Description of the task ->
Please set down the records below exactly as they appear.

Information ->
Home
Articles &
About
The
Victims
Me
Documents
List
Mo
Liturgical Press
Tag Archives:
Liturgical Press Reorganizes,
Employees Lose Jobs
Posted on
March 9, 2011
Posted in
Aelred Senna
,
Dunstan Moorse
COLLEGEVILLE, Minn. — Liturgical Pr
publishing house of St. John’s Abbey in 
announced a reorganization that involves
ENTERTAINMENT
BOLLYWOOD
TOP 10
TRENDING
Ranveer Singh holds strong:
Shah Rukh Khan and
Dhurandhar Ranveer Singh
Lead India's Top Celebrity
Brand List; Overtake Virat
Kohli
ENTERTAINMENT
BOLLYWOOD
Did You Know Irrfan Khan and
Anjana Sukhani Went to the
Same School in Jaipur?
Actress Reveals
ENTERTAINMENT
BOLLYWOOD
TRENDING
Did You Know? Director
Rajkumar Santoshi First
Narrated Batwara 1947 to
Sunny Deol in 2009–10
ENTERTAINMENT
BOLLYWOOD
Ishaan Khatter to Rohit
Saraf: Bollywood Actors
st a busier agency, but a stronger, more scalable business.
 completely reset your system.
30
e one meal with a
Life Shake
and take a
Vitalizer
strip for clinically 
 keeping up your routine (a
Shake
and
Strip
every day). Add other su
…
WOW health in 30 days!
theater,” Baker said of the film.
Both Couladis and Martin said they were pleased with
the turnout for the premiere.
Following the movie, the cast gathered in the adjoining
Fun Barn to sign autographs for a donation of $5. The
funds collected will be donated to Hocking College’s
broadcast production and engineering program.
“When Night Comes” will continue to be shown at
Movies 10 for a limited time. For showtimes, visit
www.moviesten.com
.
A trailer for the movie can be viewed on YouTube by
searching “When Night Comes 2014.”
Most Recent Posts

Answer for this exercise ->
Home
Articles &
About
The
Victims
Me
Documents
List
Mo
Liturgical Press
Tag Archives:
Liturgical Press Reorganizes,
Employees Lose Jobs
Posted on
March 9, 2011
Posted in
Aelred Senna
,
Dunstan Moorse
COLLEGEVILLE, Minn. — Liturgical Pr
publishing house of St. John’s Abbey in 
announced a reorganization that involves
ENTERTAINMENT
BOLLYWOOD
TOP 10
TRENDING
Ranveer Singh holds strong:
Shah Rukh Khan and
Dhurandhar Ranveer Singh
Lead India's Top Celebrity
Brand List; Overtake Virat
Kohli
ENTERTAINMENT
BOLLYWOOD
Did You Know Irrfan Khan and
Anjana Sukhani Went to the
Same School in Jaipur?
Actress Reveals
ENTERTAINMENT
BOLLYWOOD
TRENDING
Did You Know? Director
Rajkumar Santoshi First
Narrated Batwara 1947 to
Sunny Deol in 2009–10
ENTERTAINMENT
BOLLYWOOD
Ishaan Khatter to Rohit
Saraf: Bollywood Actors
st a busier agency, but a stronger, more scalable business.
 completely reset your system.
30
e one meal with a
Life Shake
and take a
Vitalizer
strip for clinically 
 keeping up your routine (a
Shake
and
Strip
every day). Add other su
…
WOW health in 30 days!
theater,” Baker said of the film.
Both Couladis and Martin said they were pleased with
the turnout for the premiere.
Following the movie, the cast gathered in the adjoining
Fun Barn to sign autographs for a donation of $5. The
funds collected will be donated to Hocking College’s
broadcast production and engineering program.
“When Night Comes” will continue to be shown at
Movies 10 for a limited time. For showtimes, visit
www.moviesten.com
.
A trailer for the movie can be viewed on YouTube by
searching “When Night Comes 2014.”
Most Recent Posts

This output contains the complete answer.